Problem description =
Edit the data below by replacing each "scientific name" with "species name" and changing nothing else. Give back all the lines without the pictures.

(Stored data)
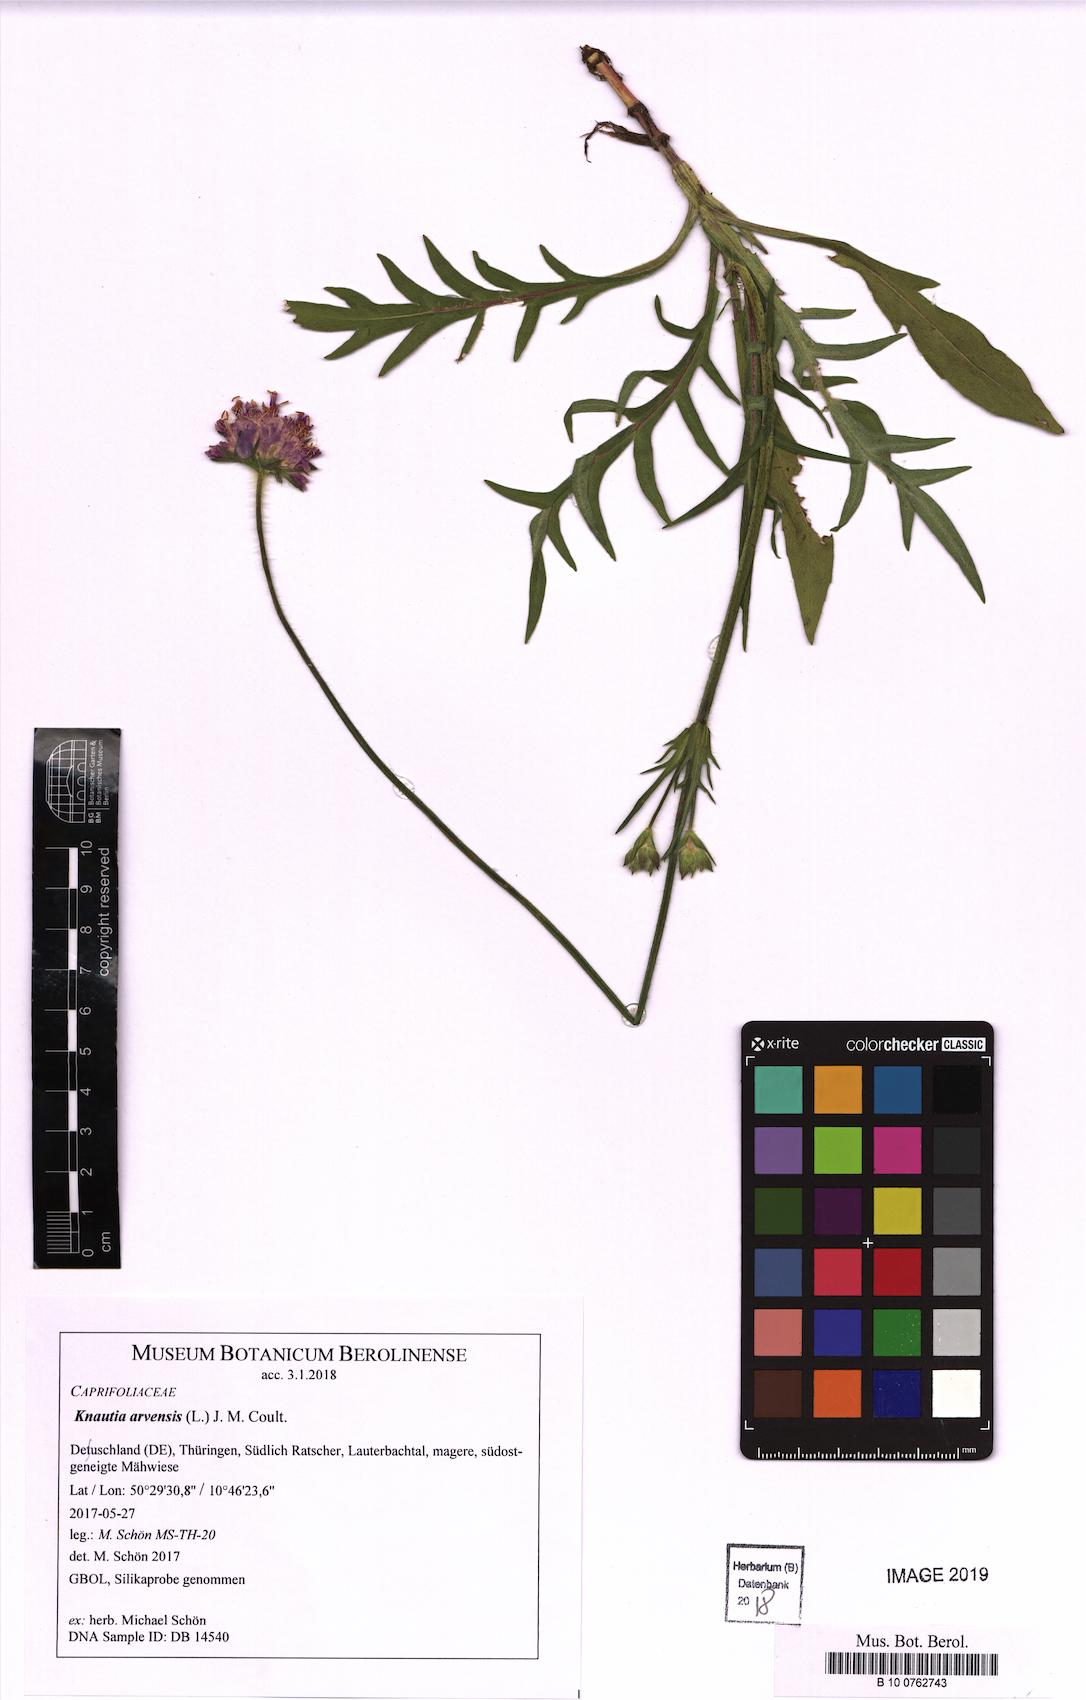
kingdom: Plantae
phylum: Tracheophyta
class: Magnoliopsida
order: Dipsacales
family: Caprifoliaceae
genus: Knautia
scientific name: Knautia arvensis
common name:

Written response =
kingdom: Plantae
phylum: Tracheophyta
class: Magnoliopsida
order: Dipsacales
family: Caprifoliaceae
genus: Knautia
species name: Knautia arvensis
common name:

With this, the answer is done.